AU NOM DU FILS

Antinoos, leader des fourbes, s’illustrera dans la médiocrité d’âme en lançant cette phrase à Télémaque :

Nous consumerons tes richesses et ton avoir

tant qu’elle n’abandonnera pas la conduite

que les dieux lui ont inspirée.

(Odyssée, II, 123-125.)

On a retenu de Pénélope la ruse de la tapisserie. Homère signale d’autres de ses vertus. L’intelligence d’une femme et sa solidité d’âme peuvent tenir à distance les chacals. L’Odyssée est le poème de l’intelligence. Qui triomphera ? Ulysse et Pénélope aidés par Athéna : trois génies de l’esprit ! Ainsi se dessine la trilogie victorieuse de l’Antiquité : la ruse, la constance et la souveraineté.

Télémaque cingle vers son père pendant que le père aspire au retour. Les dieux assistent à ce ravaudage du rideau déchiré. La tapisserie de Pénélope constitue le symbole de la trame en voie de renouement.

Pour Ulysse et Télémaque, il s’agit de rabouter le fil de l’ordre filial et seigneurial.

Ils se retrouveront à la fin du voyage. Dans ce monde, le désordre n’a jamais rien construit de valable. Et il faut vraiment être un philosophe schumpetérien moderne, campé dans son confort, pour croire que la destruction puisse avoir valeur créatrice et pour appeler de ses vœux pareilles explosions ! Du chaos, rien ne peut naître.

Larguons les amarres avec Télémaque ! Longtemps, on restera sur le pont des bateaux, dans la gifle des embruns, sur la mer vineuse (Odyssée, I, 184). Triste est le fils qui part chercher son père. Lequel se cherche lui-même. L’Odyssée, requiem des hommes perdus. À Pylos, Télémaque rencontre Nestor, ancien combattant de Troie qui lui fait le récit des combats de la ville.
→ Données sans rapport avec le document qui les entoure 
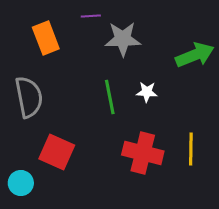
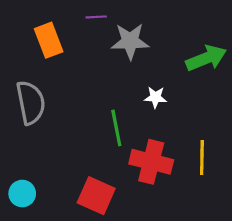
green line: (110, 97) -> (116, 128), moved
red square: (57, 152) -> (96, 196), moved

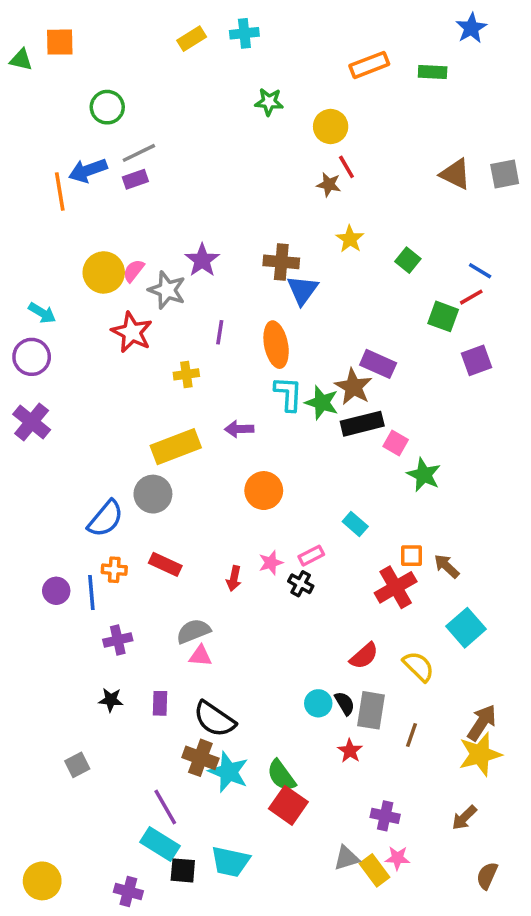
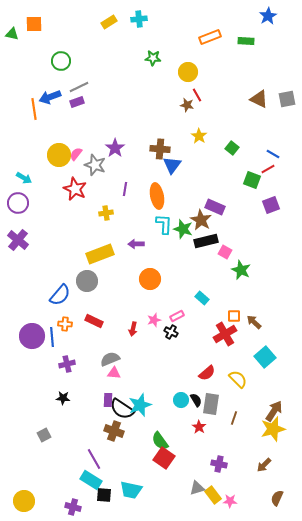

Là-bas sont morts les meilleurs d’entre nous.

(Odyssée, III, 108.)

Quand nous eûmes pillé la citadelle de Priam,

Zeus, hélas ! réserva aux Grecs un funeste retour,

parce qu’ils n’écoutaient ni la raison ni la justice ;

c’est ainsi que beaucoup d’entre eux eurent un triste sort

par le courroux funeste de l’Enfant Tout-Puissant.

(Odyssée, III, 130-135.)

Ainsi donc, lui-même, le vieux Nestor avoue que la démesure a rompu l’équilibre et que les hommes paient leur tapage. Mais au moins tous sont-ils rentrés. Tous ? Sauf Ulysse.

Télémaque rôde. Sa quête fantomatique est l’appel éperdu d’un enfant qui doit trouver son père pour devenir un homme. Athéna lui a dit au chant précédent :

fais armer le plus beau de vos bateaux à vingt rameurs,

va t’informer de ce père, toujours absent.

(Odyssée, I, 280-281.)

Tu le sais, il ne s’agit plus

de te montrer enfant : l’âge en est désormais passé.

(Odyssée, I, 296-297.)

On pourrait opposer à l’Œdipe de Freud le Télémaque d’Homère et inventer un nouveau syndrome appuyé sur les retrouvailles au lieu de la rupture. Télémaque ne veut pas tuer le père, ni convoiter la mère. Il lutte pour retrouver son géniteur, le réinstaller sur le trône, réunir ses parents. L’Œdipe freudien, lui, doit profaner ses origines pour affirmer son individualité. Puis-je avouer que je trouve plus princière la figure télémaquienne ? En quoi ne correspondrait-elle pas à nos structures psychiques enfouies ?

Télémaque parvient en Laconie et rencontre Ménélas et Hélène, par celui-ci reconquise. Nous sommes encore dans le monde de la guerre, l’Odyssée n’a point commencé tout à fait. Ménélas raconte au fils d’Ulysse les exploits de son père, le cheval de Troie, la mort d’Agamemnon, piégé par Égisthe. Ulysse est déjà un héros connu. Il alimente les récits, mais il faut parvenir au chant suivant, le cinquième, pour le rencontrer enfin en chair et en os. Ulysse tarde ! Ulysse se fait attendre. Ulysse s’avance dans le poème « comme s’en vont les écrevisses » d’Apollinaire, « à reculons, à reculons ».